▶ What is asked
a - In the forum post about friends' husbands making passes, how long after the first drunken pass did the man say he loved the poster?
b - Write a continuation of the forum post about friends' husbands making passes, picking up right after its final sentence.

▶ Reading passage
= = = = = = =
Friends' husbands making passes

214 replies

GettingItWrong · 19/08/2020 09:29

I have lost a number of friendships with men and couple friendships over the past few years.

The friendships turn sour because, at some point, the man makes a pass of some description at me.

Ive had everything from a drunken move to kiss me when their wife is out of the room, to propositions for an affair to declarations of love.

Only one of these friendships has survived because his wife was a bloody star. She asked him directly if he had feelings for me, he said yes, they split up and she asked to meet me and told me she knew it was nothing I had done and she wanted to make sure we didnt lose our friendship because of him. It was awkward for a few months but now our friendship is stronger than ever. They have now reconciled and our friendships are (nearly) back on track.

Aside from that, I was friends with a couple for several years. We went on holidays together, our children were friends, we spent christmases together and then, BAM, he made a drunken pass at me. I turned him down. I didn't tell his wife for various reasons (I know she wouldn't ever leave him and I didn't want to put a bomb in the middle of it; I didn't want my family to lose their family; I didn't want to lose the friendships). Anyway, I rejected him, put it down to drink and it didnt happen again until 2 years later when he told me he loved me. Again I rejected him, tried to make light of it, I guess, but was also clear that he needed to sort out his own relationship and not drag me into it. All fine for a few months until he changed his behaviour towards me - made spiteful remarks about me when we were out if a man spoke to me; comments that I was 'ugly'; and eventually something happened and I haven't spoken to either of them since.

I don't make friends easily and these were the closest friendships I had.

I've had similar issues with male friends: some single, some married but where I don't know the wives.
= = = = = = =
▶ Dataset section
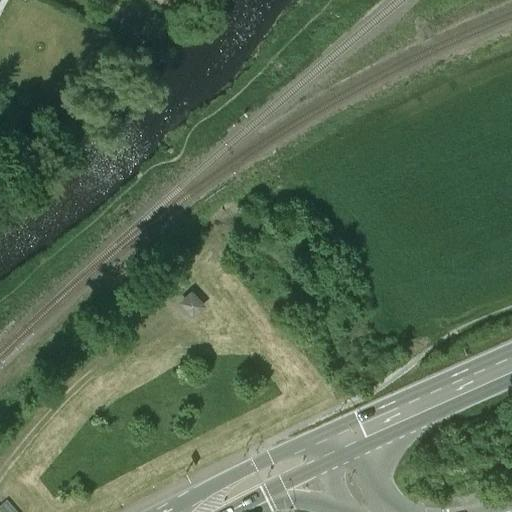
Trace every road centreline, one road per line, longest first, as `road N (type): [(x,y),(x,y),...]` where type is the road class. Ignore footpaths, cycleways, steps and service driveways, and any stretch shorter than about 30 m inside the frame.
= = = = = = =
▶ Outputs in order
a - Two years later.

b -
I've never had an affair or been an affair partner. I don't flirt with married men. I don't feel flattered by it. I don't message the husbands/partners and always respond appropriately to any messages they send me (eg if it's the husband who messages to invite me over for the evening). I always make arrangements with the wife or I make a group WhatsApp chat to make plans and only ever message the men in that (eg if I ask to borrow something or answer a question they'd asked).

I'm perpetually single and, other than never socialising with couples, I don't know what I could do differently.

I'm aware I could tell their wives when they do it but I dont want to lose my friendships with them and, as I don't encourage it in any way, i figure that the onus is on the man to behave decently.

But i withdraw completely if its persistent.

Before anyone picks me up on this being only two friendships I've mentioned, that's because these are two friendships that were affected last year. There have been many more previously that have fallen by the wayside.

I've just become friends with another couple and I really don't want it to happen again.

What can I do that I might not be doing already to prevent this from happening? Might there be signals I'm sending that I'm unaware of?

The wives have never had an issue with me being friends with their husbands - I'm trusted precisely because I'm not a flirty person and I don't ever behave inappropriately around them.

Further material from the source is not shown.